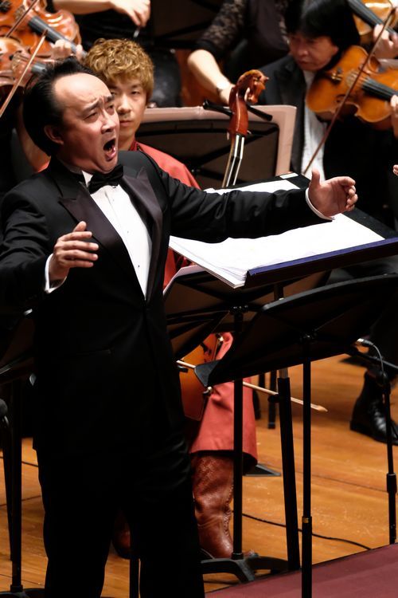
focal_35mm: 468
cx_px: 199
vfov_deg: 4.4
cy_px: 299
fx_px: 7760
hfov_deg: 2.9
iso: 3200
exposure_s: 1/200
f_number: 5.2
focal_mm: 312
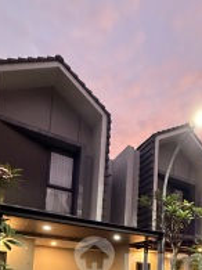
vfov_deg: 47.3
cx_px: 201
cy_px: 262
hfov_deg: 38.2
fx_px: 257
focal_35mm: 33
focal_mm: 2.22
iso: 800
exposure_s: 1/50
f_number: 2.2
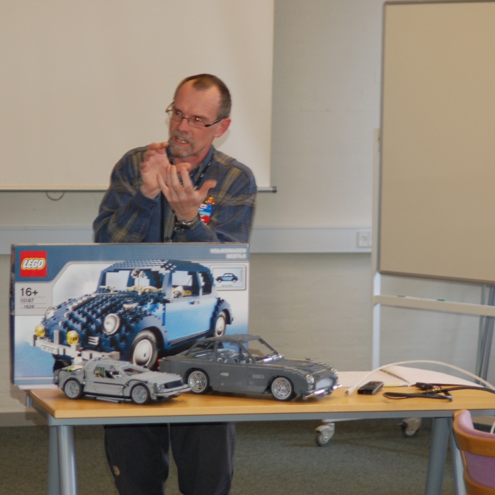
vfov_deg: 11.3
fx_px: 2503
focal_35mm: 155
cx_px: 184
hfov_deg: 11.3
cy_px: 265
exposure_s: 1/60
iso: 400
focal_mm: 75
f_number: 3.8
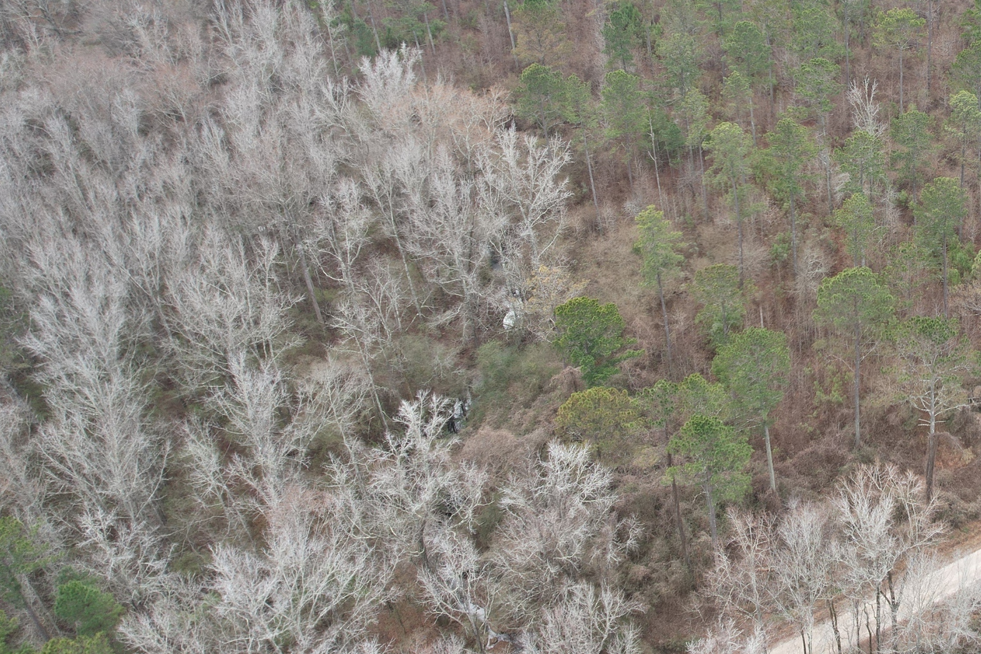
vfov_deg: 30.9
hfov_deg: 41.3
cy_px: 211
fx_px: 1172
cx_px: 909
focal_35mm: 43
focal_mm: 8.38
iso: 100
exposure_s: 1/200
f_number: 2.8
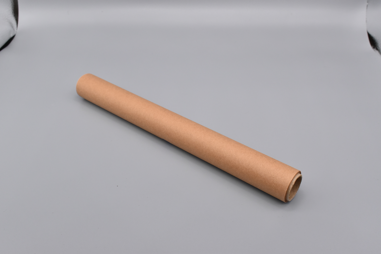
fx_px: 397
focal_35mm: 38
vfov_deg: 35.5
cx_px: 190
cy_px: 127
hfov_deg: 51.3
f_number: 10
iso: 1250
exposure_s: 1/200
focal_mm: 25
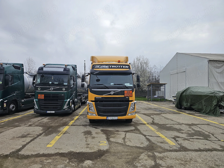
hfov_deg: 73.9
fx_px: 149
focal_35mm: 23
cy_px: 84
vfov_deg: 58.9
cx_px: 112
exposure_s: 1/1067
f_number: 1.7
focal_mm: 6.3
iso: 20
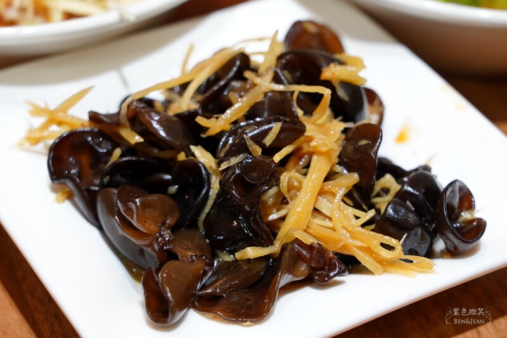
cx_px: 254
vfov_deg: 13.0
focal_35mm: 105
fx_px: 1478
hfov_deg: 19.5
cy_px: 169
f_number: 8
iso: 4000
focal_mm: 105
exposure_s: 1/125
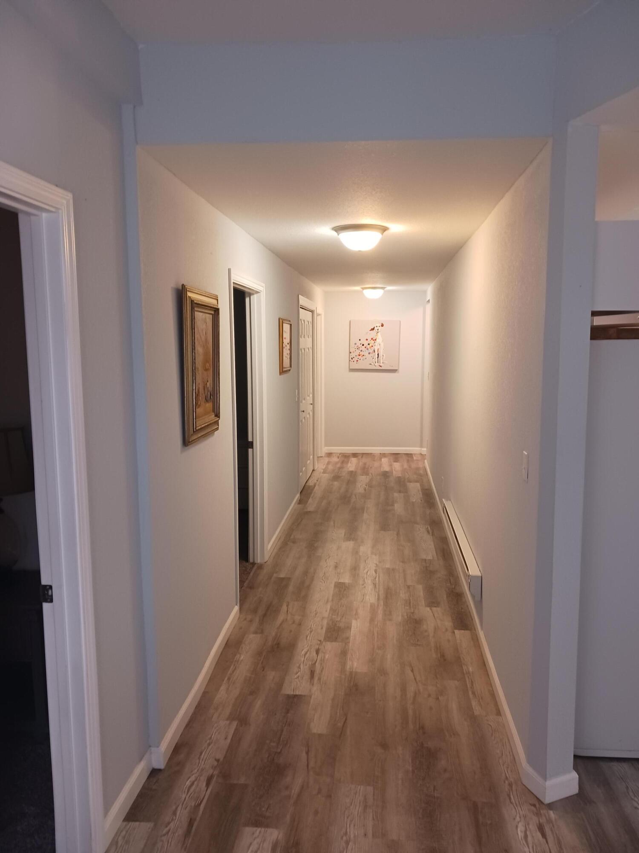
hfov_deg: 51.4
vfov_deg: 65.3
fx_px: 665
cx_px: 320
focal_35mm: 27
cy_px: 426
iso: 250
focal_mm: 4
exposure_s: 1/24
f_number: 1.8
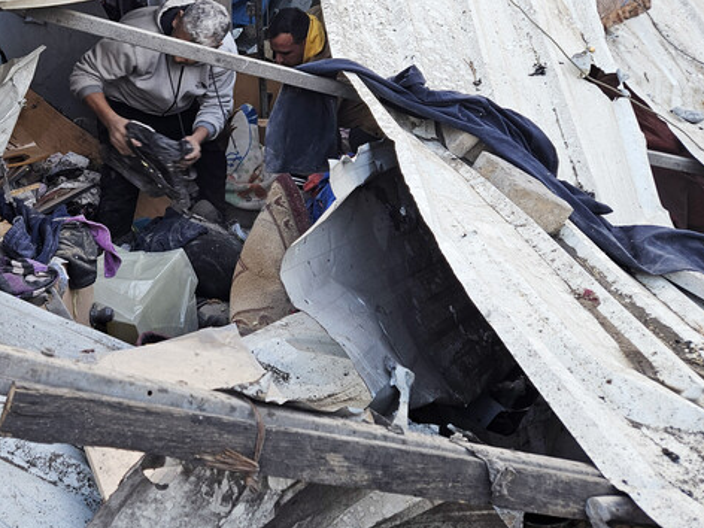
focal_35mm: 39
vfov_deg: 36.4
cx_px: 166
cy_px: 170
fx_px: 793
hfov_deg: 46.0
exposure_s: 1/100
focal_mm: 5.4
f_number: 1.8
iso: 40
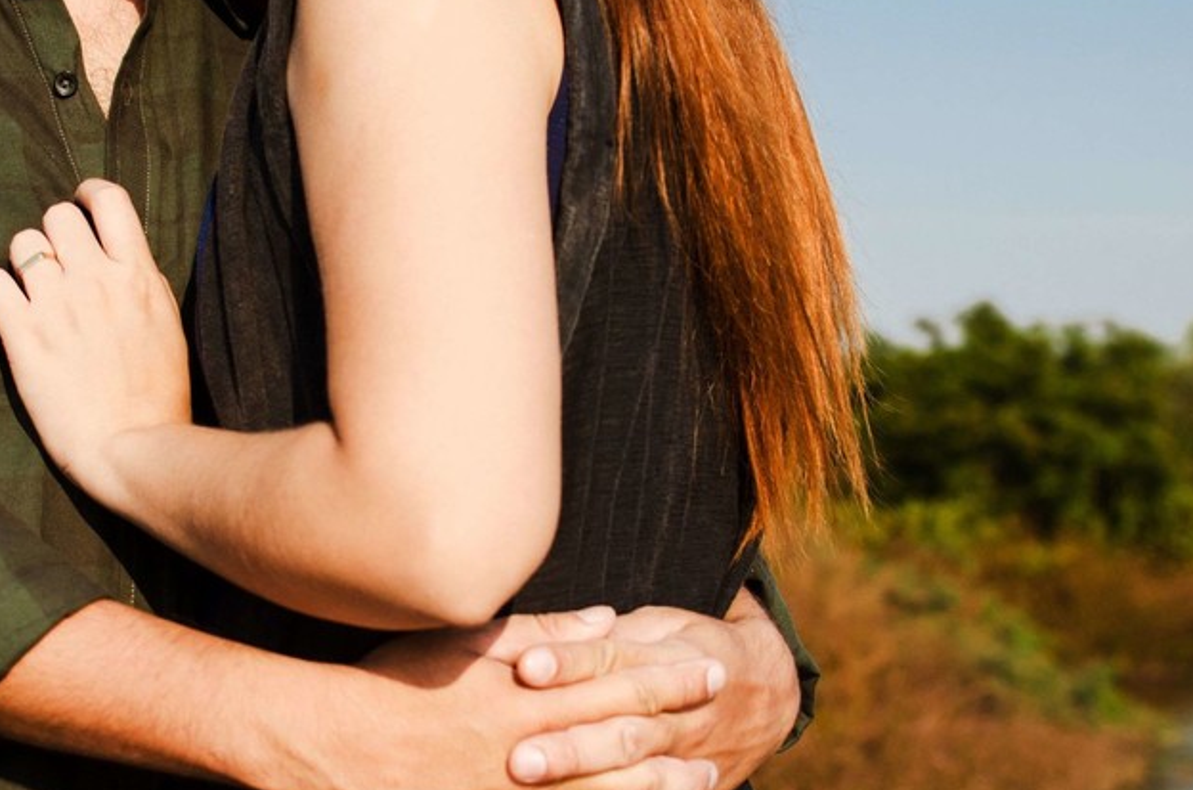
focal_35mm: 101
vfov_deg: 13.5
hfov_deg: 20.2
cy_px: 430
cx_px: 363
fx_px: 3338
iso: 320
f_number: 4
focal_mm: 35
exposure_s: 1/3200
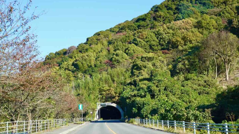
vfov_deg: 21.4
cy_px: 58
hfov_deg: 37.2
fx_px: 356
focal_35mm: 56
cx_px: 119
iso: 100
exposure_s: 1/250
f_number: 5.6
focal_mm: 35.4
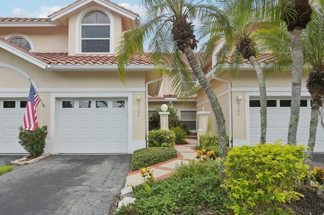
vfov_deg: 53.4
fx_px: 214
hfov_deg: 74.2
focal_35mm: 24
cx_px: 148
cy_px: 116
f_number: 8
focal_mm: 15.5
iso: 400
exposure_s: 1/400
_____
■ To-do item: Skip the pictures, then write out every entry exactly.

■ Completed exercise:
focal_35mm: 468
cx_px: 199
vfov_deg: 4.4
cy_px: 299
fx_px: 7760
hfov_deg: 2.9
iso: 3200
exposure_s: 1/200
f_number: 5.2
focal_mm: 312
vfov_deg: 47.3
cx_px: 201
cy_px: 262
hfov_deg: 38.2
fx_px: 257
focal_35mm: 33
focal_mm: 2.22
iso: 800
exposure_s: 1/50
f_number: 2.2
vfov_deg: 11.3
fx_px: 2503
focal_35mm: 155
cx_px: 184
hfov_deg: 11.3
cy_px: 265
exposure_s: 1/60
iso: 400
focal_mm: 75
f_number: 3.8
vfov_deg: 30.9
hfov_deg: 41.3
cy_px: 211
fx_px: 1172
cx_px: 909
focal_35mm: 43
focal_mm: 8.38
iso: 100
exposure_s: 1/200
f_number: 2.8
fx_px: 397
focal_35mm: 38
vfov_deg: 35.5
cx_px: 190
cy_px: 127
hfov_deg: 51.3
f_number: 10
iso: 1250
exposure_s: 1/200
focal_mm: 25
hfov_deg: 73.9
fx_px: 149
focal_35mm: 23
cy_px: 84
vfov_deg: 58.9
cx_px: 112
exposure_s: 1/1067
f_number: 1.7
focal_mm: 6.3
iso: 20
cx_px: 254
vfov_deg: 13.0
focal_35mm: 105
fx_px: 1478
hfov_deg: 19.5
cy_px: 169
f_number: 8
iso: 4000
focal_mm: 105
exposure_s: 1/125
hfov_deg: 51.4
vfov_deg: 65.3
fx_px: 665
cx_px: 320
focal_35mm: 27
cy_px: 426
iso: 250
focal_mm: 4
exposure_s: 1/24
f_number: 1.8
focal_35mm: 39
vfov_deg: 36.4
cx_px: 166
cy_px: 170
fx_px: 793
hfov_deg: 46.0
exposure_s: 1/100
focal_mm: 5.4
f_number: 1.8
iso: 40
focal_35mm: 101
vfov_deg: 13.5
hfov_deg: 20.2
cy_px: 430
cx_px: 363
fx_px: 3338
iso: 320
f_number: 4
focal_mm: 35
exposure_s: 1/3200
vfov_deg: 21.4
cy_px: 58
hfov_deg: 37.2
fx_px: 356
focal_35mm: 56
cx_px: 119
iso: 100
exposure_s: 1/250
f_number: 5.6
focal_mm: 35.4
vfov_deg: 53.4
fx_px: 214
hfov_deg: 74.2
focal_35mm: 24
cx_px: 148
cy_px: 116
f_number: 8
focal_mm: 15.5
iso: 400
exposure_s: 1/400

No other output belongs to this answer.